_Dataset entries:_
------

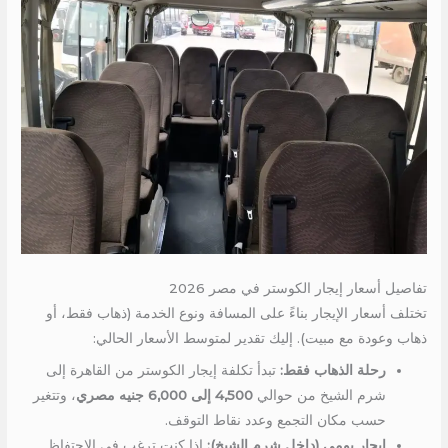
تفاصيل أسعار إيجار الكوستر في مصر 2026
تختلف أسعار الإيجار بناءً على المسافة ونوع الخدمة (ذهاب فقط، أو
ذهاب وعودة مع مبيت). إليك تقدير لمتوسط الأسعار الحالي:
رحلة الذهاب فقط:
تبدأ تكلفة إيجار الكوستر من القاهرة إلى
شرم الشيخ من حوالي
4,500 إلى 6,000 جنيه مصري
، وتتغير
حسب مكان التجمع وعدد نقاط التوقف.
إيجار يومي (داخل شرم الشيخ):
إذا كنت ترغب في الاحتفاظ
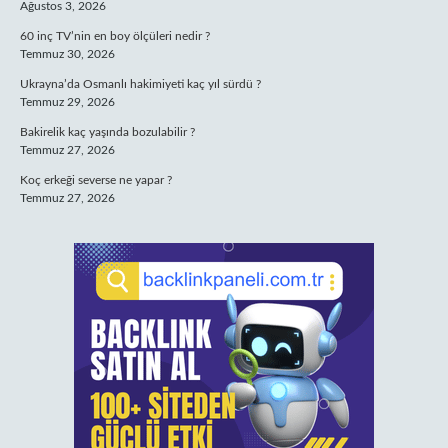
Ağustos 3, 2026
60 inç TV’nin en boy ölçüleri nedir ?
Temmuz 30, 2026
Ukrayna’da Osmanlı hakimiyeti kaç yıl sürdü ?
Temmuz 29, 2026
Bakirelik kaç yaşında bozulabilir ?
Temmuz 27, 2026
Koç erkeği severse ne yapar ?
Temmuz 27, 2026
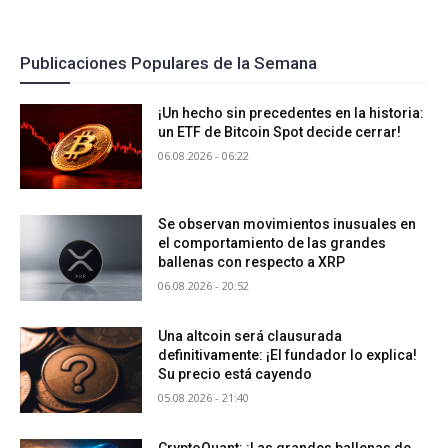
Publicaciones Populares de la Semana
¡Un hecho sin precedentes en la historia:
un ETF de Bitcoin Spot decide cerrar!
06.08.2026 - 06:22
Se observan movimientos inusuales en
el comportamiento de las grandes
ballenas con respecto a XRP
06.08.2026 - 20:52
Una altcoin será clausurada
definitivamente: ¡El fundador lo explica!
Su precio está cayendo
05.08.2026 - 21:40
CryptoQuant: ¡Las grandes ballenas de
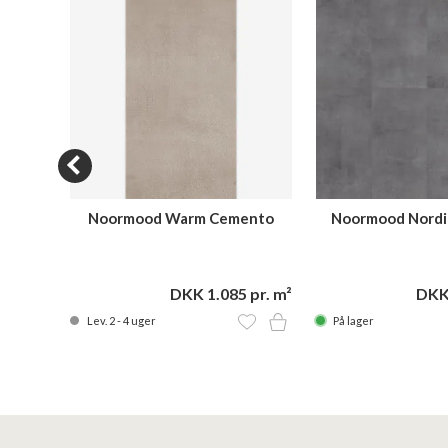
Noormood Warm Cemento
Noormood Nordi
BEI07 120x60
GPH09 12
athvid
17.799
DKK 1.085 pr. m²
DKK 
Lev. 2 - 4 uger
På lager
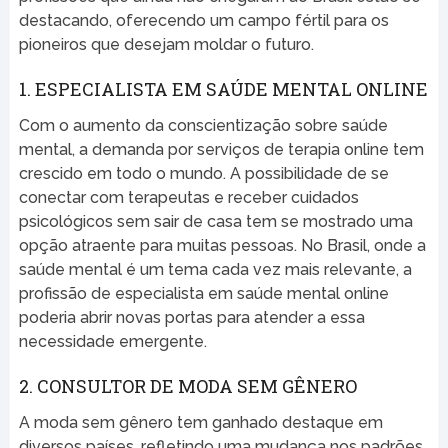
destacando, oferecendo um campo fértil para os
pioneiros que desejam moldar o futuro.
1. ESPECIALISTA EM SAÚDE MENTAL ONLINE
Com o aumento da conscientização sobre saúde
mental, a demanda por serviços de terapia online tem
crescido em todo o mundo. A possibilidade de se
conectar com terapeutas e receber cuidados
psicológicos sem sair de casa tem se mostrado uma
opção atraente para muitas pessoas. No Brasil, onde a
saúde mental é um tema cada vez mais relevante, a
profissão de especialista em saúde mental online
poderia abrir novas portas para atender a essa
necessidade emergente.
2. CONSULTOR DE MODA SEM GÊNERO
A moda sem gênero tem ganhado destaque em
diversos países, refletindo uma mudança nos padrões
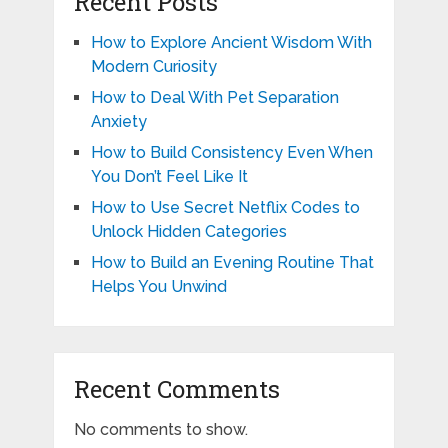
Recent Posts
How to Explore Ancient Wisdom With
Modern Curiosity
How to Deal With Pet Separation
Anxiety
How to Build Consistency Even When
You Don’t Feel Like It
How to Use Secret Netflix Codes to
Unlock Hidden Categories
How to Build an Evening Routine That
Helps You Unwind
Recent Comments
No comments to show.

------

Reproduce the text of every item above word for word, leaving out the pictures.

تفاصيل أسعار إيجار الكوستر في مصر 2026
تختلف أسعار الإيجار بناءً على المسافة ونوع الخدمة (ذهاب فقط، أو
ذهاب وعودة مع مبيت). إليك تقدير لمتوسط الأسعار الحالي:
رحلة الذهاب فقط:
تبدأ تكلفة إيجار الكوستر من القاهرة إلى
شرم الشيخ من حوالي
4,500 إلى 6,000 جنيه مصري
، وتتغير
حسب مكان التجمع وعدد نقاط التوقف.
إيجار يومي (داخل شرم الشيخ):
إذا كنت ترغب في الاحتفاظ
Ağustos 3, 2026
60 inç TV’nin en boy ölçüleri nedir ?
Temmuz 30, 2026
Ukrayna’da Osmanlı hakimiyeti kaç yıl sürdü ?
Temmuz 29, 2026
Bakirelik kaç yaşında bozulabilir ?
Temmuz 27, 2026
Koç erkeği severse ne yapar ?
Temmuz 27, 2026
Publicaciones Populares de la Semana
¡Un hecho sin precedentes en la historia:
un ETF de Bitcoin Spot decide cerrar!
06.08.2026 - 06:22
Se observan movimientos inusuales en
el comportamiento de las grandes
ballenas con respecto a XRP
06.08.2026 - 20:52
Una altcoin será clausurada
definitivamente: ¡El fundador lo explica!
Su precio está cayendo
05.08.2026 - 21:40
CryptoQuant: ¡Las grandes ballenas de
Noormood Warm Cemento
Noormood Nordi
BEI07 120x60
GPH09 12
athvid
17.799
DKK 1.085 pr. m²
DKK 
Lev. 2 - 4 uger
På lager
destacando, oferecendo um campo fértil para os
pioneiros que desejam moldar o futuro.
1. ESPECIALISTA EM SAÚDE MENTAL ONLINE
Com o aumento da conscientização sobre saúde
mental, a demanda por serviços de terapia online tem
crescido em todo o mundo. A possibilidade de se
conectar com terapeutas e receber cuidados
psicológicos sem sair de casa tem se mostrado uma
opção atraente para muitas pessoas. No Brasil, onde a
saúde mental é um tema cada vez mais relevante, a
profissão de especialista em saúde mental online
poderia abrir novas portas para atender a essa
necessidade emergente.
2. CONSULTOR DE MODA SEM GÊNERO
A moda sem gênero tem ganhado destaque em
diversos países, refletindo uma mudança nos padrões
Recent Posts
How to Explore Ancient Wisdom With
Modern Curiosity
How to Deal With Pet Separation
Anxiety
How to Build Consistency Even When
You Don’t Feel Like It
How to Use Secret Netflix Codes to
Unlock Hidden Categories
How to Build an Evening Routine That
Helps You Unwind
Recent Comments
No comments to show.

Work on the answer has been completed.